――確かに、セクハラや性暴力に対して「自衛」を求める声が警察や行政、そして一般社会からも絶えません

 同意は当事者同士の話だけれど、そこから一歩進んで、性暴力を見かけたり、友人に相談されたりしたらどうすればいいかを考える「第三者介入」についてもハンドブックには盛り込むつもりです。飲み会でセクハラしている人を見かけたら「それはないよ」と注意したり、何げなく話題を変えたりするだけでも効果があります。友人に被害を相談された場合に「なんで抵抗しなかったの?」「なんでそんな服を着てたの?」「なんで家について行ったの?」などと言うのはセカンドレイプにあたります。これらは同意とは関係ないですから。当事者間だけでなく、性暴力を容認しないコミュニティーをつくることで、社会の意識を変えたいんです。

――ハンドブックをつくるきっかけは何だったんですか

 昨年、性犯罪についての刑法の規定を変える「Believe~わたしは知ってる~」キャンペーンをちゃぶ台返し女子アクション含む4団体で行い、ワークショップや署名集めなどをやりました。
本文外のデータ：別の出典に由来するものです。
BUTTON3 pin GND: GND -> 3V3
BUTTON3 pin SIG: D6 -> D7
刑法は明治時代以来となる改正が加えられて前進したんですが、私たちが問題視していた「暴行脅迫要件」は撤廃されませんでした。身体に傷がついたり服が破れたり、激しく抵抗した証しがなければ強制性交等罪と認められにくいんです。イギリスなど他国では同意に基づかない行為=犯罪だと規定されているところが多いのに。社会全体で同意が軽視されていることを痛感しました。
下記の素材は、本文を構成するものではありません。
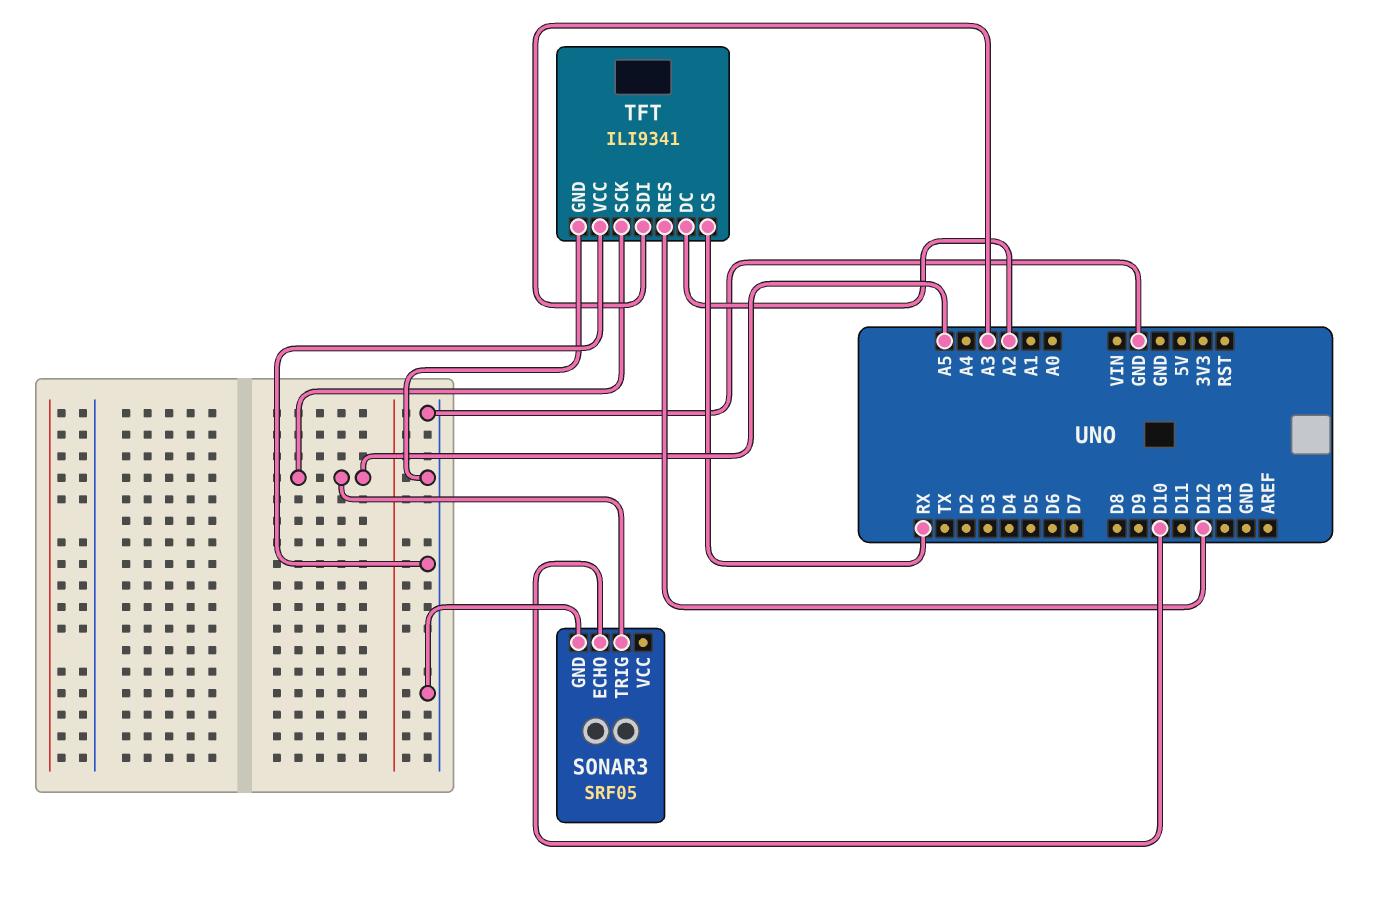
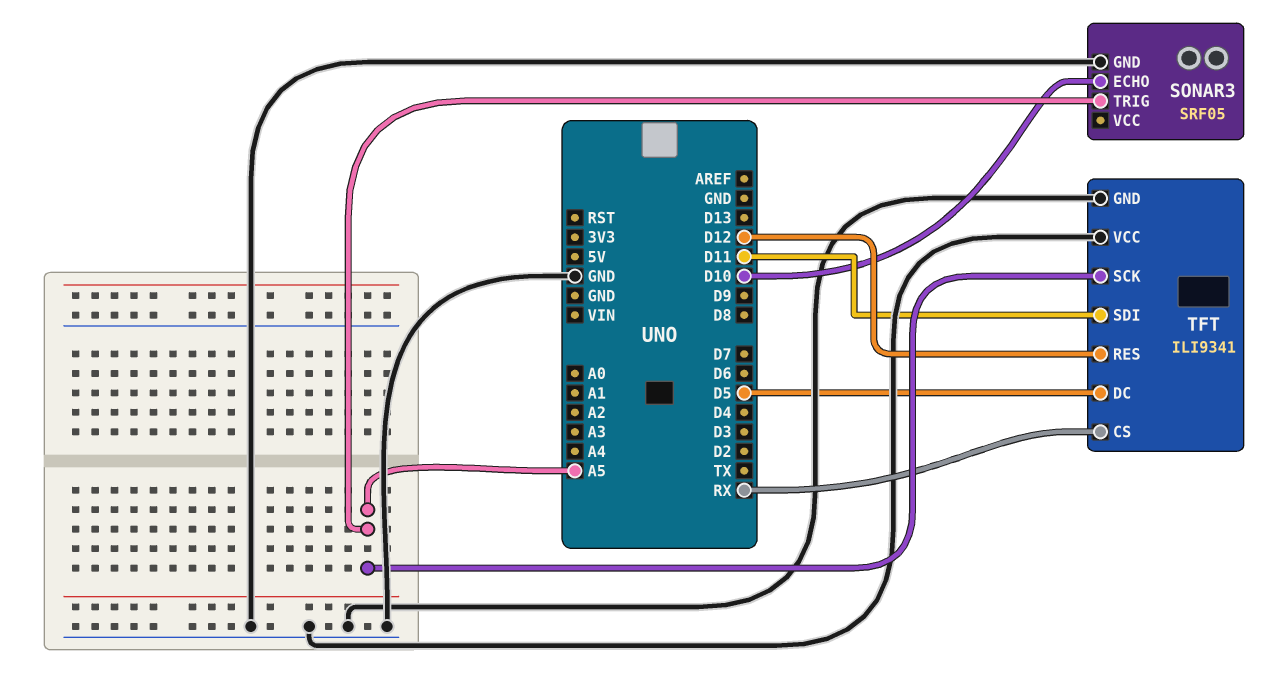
TFT pin DC: A2 -> D5
TFT pin SDI: A3 -> D11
 東京大学や千葉大学などで性暴力事件が立て続けに起こったのも大きいです。6年ほど前からキャンパスレイプが社会問題になったアメリカやイギリスでは、大学が新入生向けにセクシュアル・コンセントのオリエンテーションを開催し、校内にも啓発パンフレットを貼るようになりました。性暴力サバイバーたちが声を上げたのをきっかけに、学生や市民団体が立ち上がった結果です。私もそれを知って日本でも同様のムーブメントが起こせればと、大学生向けの性的同意を考えるワークショップを始めました。来てくれた学生さんたちは好意的な反応が多いですが、それはもともと意識が高い人しか参加していないから。もっとハードルが低く、普及効果のある方法を考えたときにハンドブックがいいんじゃないかと思ったんです。